Interestingly, in our cohort, we found different cases of autoimmune diseases, such as bullous pemphigoid (BP), pemphigus vulgaris (PV), pemphigus foliaceus (PF), urticarial vasculitis (UV), and morphea accounting for 27 cases out of 112 (24% of the whole cohort) confirmed by immunopathological studies. As mentioned above, the high presence of autoimmune conditions in our case series is not surprising, because it has been reported how vaccines could induce autoimmune diseases through molecular mimicry mechanisms.³ Specifically, as for bullous pemphigoid, there is a series of twenty-one cases of Pfizer-Biontech® SARS-CoV2 vaccine-associated bullous pemphigoid (partly included also in the current case series), suggesting that vaccine-induced BP could stem from vaccine-mediated stimulation of pre-existent, sub-clinical autoreactivity against hemidesmosomal components, as seen in a percentage of pruritic dermatoses of the elderly characterized by IgG-mediated autoimmunity against BP230.⁴ We also detected two cases of PF and PV, confirming that COVID-19 vaccines could upregulate the production of Interleukin(IL)-4, IL-17 and IL-21, already involved in the pathogenesis of PV.⁵ Finally, we also detected 4 cases of generalized morphea after COVID-19 vaccines showing a good outcome in all cases.³ As for the pathogenesis of generalized morphea following COVID-19 vaccines, both mRNA and recombinant adenoviral vector vaccines could activate cytokines, chemokines, and type-I Interferon, that play a pivotal role in the pathogenesis of morphea and systemic sclerosis, thus correlating also with disease activity.^17,18 We did not find purely mucosal manifestations induced by COVID-19 vaccines, but the mucosal involvement (e.g., tongue edema, eyelids edema, lips edema, bullous lesions in pemphigus) fell within systemic manifestations (such as bullous diseases and urticarial with angioedema), confirming a lower tropism of COVID-19 vaccines for mucosal manifestations compared to the cutaneous ones, as it has also been reported in a recent review.¹⁹

A strength of our paper, when compared with previous reports,^2,6-13,20 is the number of biopsy samples collected out of the total sample. In another report, out of 803 reported vaccine reactions, only 58 (7%) cases had been biopsied.² In contrast, out of 112 vaccine reactions in our cohort, a biopsy with histopathological confirmation was performed in 41 cases (36%). Among the analyzed samples, a diagnosis of lichenoid drug eruption, urticarial vasculitis, erythema multiforme, and Grover-like eruptions could be identified only on histopathologic grounds. Although rare, acantholytic dyskeratosis mimicking Grover disease has already been reported^20-22 in the setting of COVID-19 vaccine reactions²¹, highlighting that a differential diagnosis includes reactivation of Grover disease by the vaccine as a possible trigger factor.²² We also observed erythroderma consistent with a drug eruption in an 81-year-old man. Some cases of erythroderma induced by COVID-19 vaccines, although rare, have been previously reported in the literature. ^23-25. These have been related to an abnormal release of IL-6 with the recruitment of Th17 cells induced by the viral components and vaccine adjuvants.^23-24

A limitation of our study is that it is a retrospective study carried out in tertiary referral centers where many more common cutaneous reactions may not have been referred and could not be evaluated.

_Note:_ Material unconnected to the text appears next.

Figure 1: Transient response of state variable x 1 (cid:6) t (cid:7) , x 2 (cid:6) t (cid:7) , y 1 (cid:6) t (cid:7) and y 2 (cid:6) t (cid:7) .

Our report shows how, in a high percentage of cases, COVID-19 vaccines could mainly induce autoimmune cutaneous diseases due to molecular mimicry rather than pure allergic reactions. Compared to the currently available literature, we were able to perform a high number of histologic examinations that have allowed us to make more precise diagnoses.

Although our case series concerns patients sent to tertiary centers with more difficult-to-manage and potentially more severe skin diseases, most of these COVID-19-associated cutaneous reactions were self-healing and/or responded to topical and systemic steroids and systemic antihistamines. Finally, our report should not be construed to discourage the general population from receiving a vaccination, which currently has a good safety profile.